Page MenuHomePhabricator

Review I/O setup on stat1008
Closed, ResolvedPublic

Description

stat1008 locked up again today, with extremely high load . More details in this Slack thread (non-public, but I'll post the highlights of @BTullis 's discoveries here).

Event Timeline

Observations from the Slack thread:

  • The load is seemingly caused by I/O. It shows up as on the graph as CPU system% as opposed to wait%, but I've seen that happen in the past in similar situations.
  • iotop showed lots of processes reading from the local disk at a combined 375 MB/s (which sounds suspiciously like the 3 Gbps limit of SATA II, but could be a red herring)

Further observations:

  • stat1008 has a hardware RAID controller, but is configured with software RAID. Ideally we'd:
    • reconfigure with hardware RAID (as we apparently do w/the Hadoop workers) This would save CPU, as the dedicated hardware controller would manage RAID operations (striping/mirroring/recovery)
    • set the I/O scheduler to none. This delegates the I/O scheduling to the RAID controller, which should save CPU as well (the controller always makes the I/O decisions anyway, this just prevents the host from wasting cycles with IOPS that will be rescheduled by the controller).
  • Procurement ticket T242149 shows the disks as 2TB 7.2K RPM SATA 6Gbps 512n 2.5in Hot-plug Hard Drive 400-ASHT , that should give us some idea of what access speeds to expect.

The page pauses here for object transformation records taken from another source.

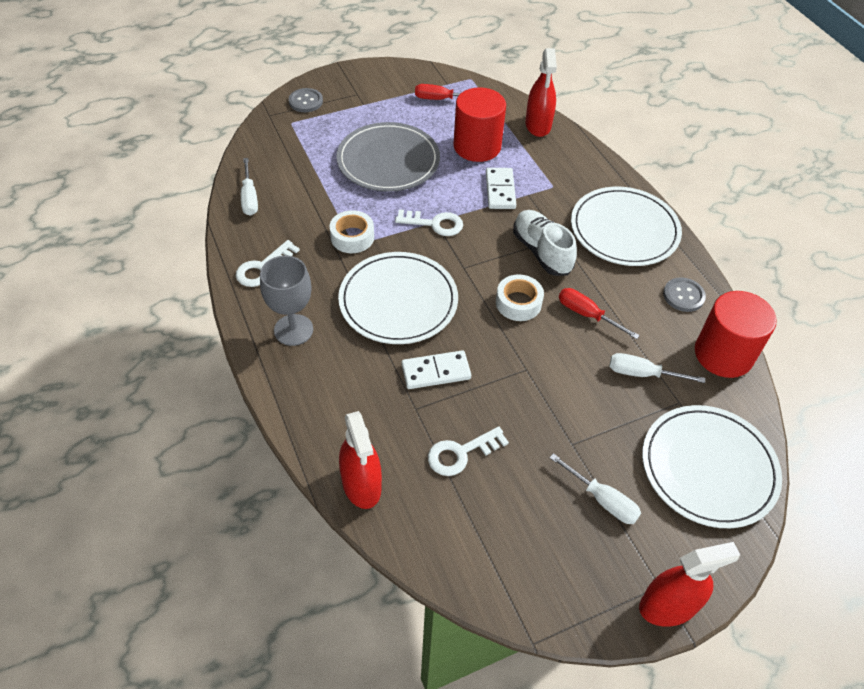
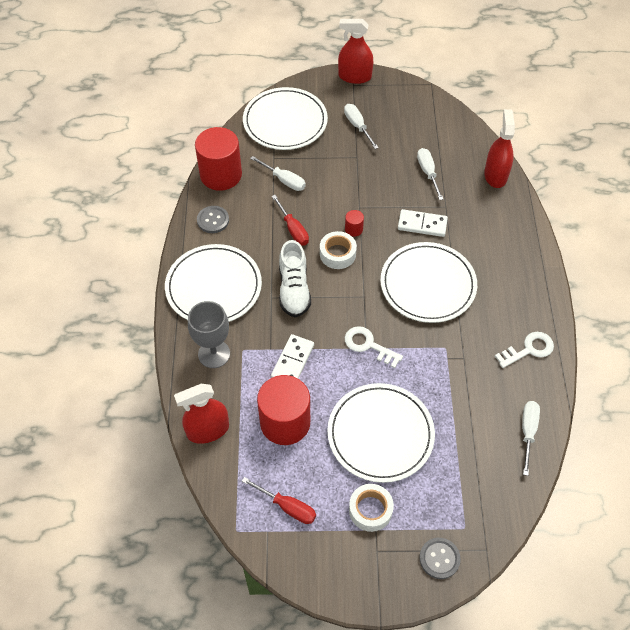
camera: 155 degrees left, 5 degrees up
(293, 330) = (515, 287): grey goblet -> grey goblet (214, 354)
(352, 237) = (445, 355): white tape -> white tape (370, 510)
(388, 161) = (380, 434): grey plate -> white plate
(461, 453) = (428, 173): white key -> white screwdriver
(517, 338) = (353, 229): none -> red cylinder
(538, 125) = (208, 430): red spray bottle -> red spray bottle turned 135 degrees counterclockwise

I don't know that the changes above would have prevented the lockup we saw today, but they should get us closer to peak performance on this hardware.

bking closed this task as Resolved.EditedAug 27 2024, 9:55 PM

Per conversation with @BTullis , This host is due for refresh in February 2025. At that point, its GPU will be moved to a replacement host.

Unless we start to see these lockups a lot more often, I don't think it's worth the effort to reimage the host as it has ~5.6 TB of data and we'd need to backup and restore over its 1Gbps NIC (which would take a full 24 hours under ideal circumstances.)

Since we're not going to reimage the host, I'm closing out this ticket. Work to stabilize the host via cgroups continues in T372416 ....